Non hanno dubbi sul fatto che “qualcosa è andato molto storto” gli psicoanalisti della SPI che un anno fa in una lettera indirizzata a Giorgia Meloni a firma del presidente Sarantis Thanopulos hanno espresso “grande preoccupazione per l’uso di farmaci finalizzato a produrre un arresto dello sviluppo puberale”. Discussione aperta anche tra gli psicoterapeuti SITCC, la maggiore società di psicoterapia in Italia, che al tema dedicherà il suo prossimo congresso.
Ma c’è dell’altro: più o meno nello stesso periodo – dal 2010- in cui si è cominciato a registrare un aumento epidemico dei casi di minori con disforia, negli Stati Uniti, in UK e verosimilmente in molti altri paesi occidentali si è verificata una crescita esponenziale dei disturbi mentali tra gli adolescenti: depressione, ansia, deficit di attenzione, iperattività (ADHD), autolesionismo, tentati suicidi.
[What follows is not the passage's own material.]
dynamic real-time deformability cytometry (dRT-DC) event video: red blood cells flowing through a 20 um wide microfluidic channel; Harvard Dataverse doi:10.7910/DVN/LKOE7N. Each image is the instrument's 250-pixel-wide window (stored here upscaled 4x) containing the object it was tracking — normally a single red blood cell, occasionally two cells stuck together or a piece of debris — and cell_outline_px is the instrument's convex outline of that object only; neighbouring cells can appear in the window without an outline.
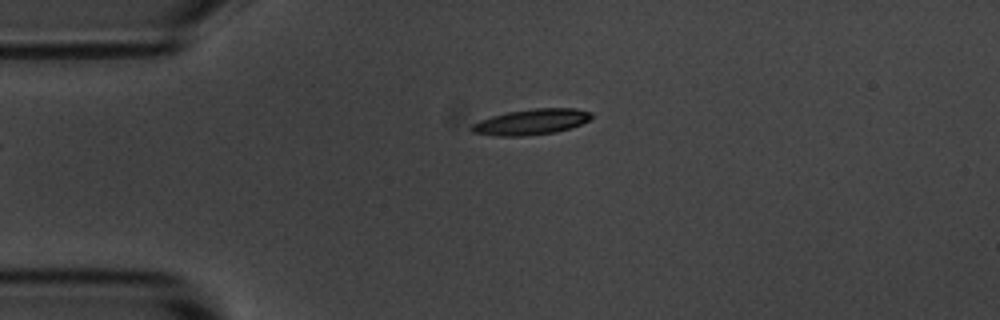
{"species": "common noctule bat (a hibernating species)", "species_latin": "Nyctalus noctula", "temperature_condition": "room temperature", "stored_images_in_passage": 1, "camera_frame_rate_fps": 3000, "um_per_image_px": 0.085, "animal": {"sex": "male", "body_mass_g": 20.1, "forearm_length_mm": 53.5}, "frame": {"image": 1, "passage_image": 1, "time_ms": 0.0, "image_size_px": [1000, 320], "cell_outline_px": [[592, 116], [588, 120], [580, 124], [556, 132], [524, 136], [496, 136], [472, 132], [468, 128], [472, 124], [480, 120], [492, 116], [508, 112], [536, 108], [576, 108], [592, 112]], "centroid_in_image_um": [45.13, 10.36], "position_along_channel_um": 39.9, "area_um2": 17.86}}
Secondo recentissimi dati del servizio sanitario britannico il numero di bambini inglesi indirizzati ai servizi di salute mentale di emergenza è aumentato del 50 per cento in tre anni: una “devastante esplosione”.
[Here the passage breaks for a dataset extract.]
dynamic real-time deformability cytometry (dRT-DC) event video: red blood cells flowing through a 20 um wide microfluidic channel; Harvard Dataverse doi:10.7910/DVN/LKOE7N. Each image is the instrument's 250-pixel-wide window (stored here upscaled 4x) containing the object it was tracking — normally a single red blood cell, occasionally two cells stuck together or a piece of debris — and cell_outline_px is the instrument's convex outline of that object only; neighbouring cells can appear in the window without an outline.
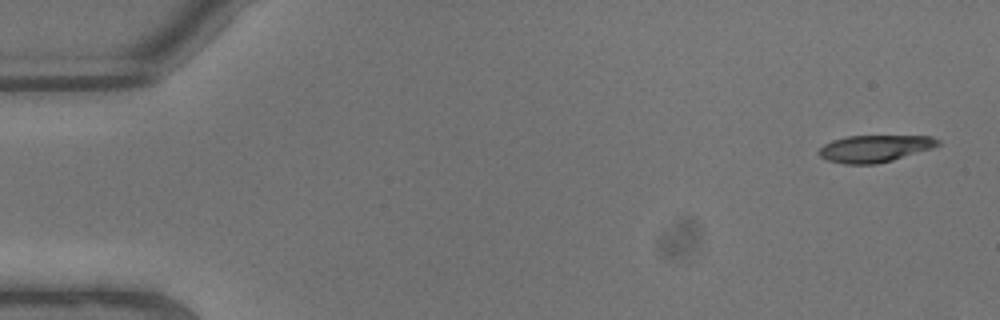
{"species": "common noctule bat (a hibernating species)", "species_latin": "Nyctalus noctula", "temperature_condition": "warm", "stored_images_in_passage": 9, "camera_frame_rate_fps": 3000, "um_per_image_px": 0.085, "animal": {"sex": "male", "body_mass_g": 13.3}, "frame": {"image": 1, "passage_image": 1, "time_ms": 0.0, "image_size_px": [1000, 320], "cell_outline_px": [[940, 144], [932, 148], [892, 160], [876, 164], [844, 164], [828, 160], [820, 156], [816, 152], [824, 144], [832, 140], [848, 136], [932, 136], [940, 140]], "centroid_in_image_um": [74.33, 12.62], "position_along_channel_um": 10.7, "area_um2": 18.67}}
Lo psicologo statunitense Jon Haidt si occupa da anni dell’effetto dei social sulla salute mentale di bambini e adolescenti e ha pubblicato i risultati della sua ricerca in documento intitolato “I disturbi dell’umore negli adolescenti dal 2010: Una revisione collaborativa”. Nelle ragazze -visto che si tratta soprattutto di loro- l’aumento della disforia e dei problemi mentali, condizioni quasi sempre compresenti, potrebbe essere legato a un insostenibile disagio per il proprio corpo in maturazione reso oggi più acuto dai modelli irraggiungibili proposti dai social, corpi iper-sessualizzati e innaturali spesso modificati da chirurgia e filtri. Mark Zuckenberg si è recentemente scusato davanti al Congresso Usa per i danni causati ai bambini dalle sue piattaforme, bullismo, abusi sessuali, sfruttamento e via dicendo: forse dovrebbe scusarsi anche per questo.
Si tratta di amarli di più, bambine e bambini, che restino liberi di significare la propria unicità e differenza rompendo la gabbia angusta degli stereotipi di genere. Non c’è alcun bisogno di medicalizzarsi a vita. La libertà non si compra da Big Pharma.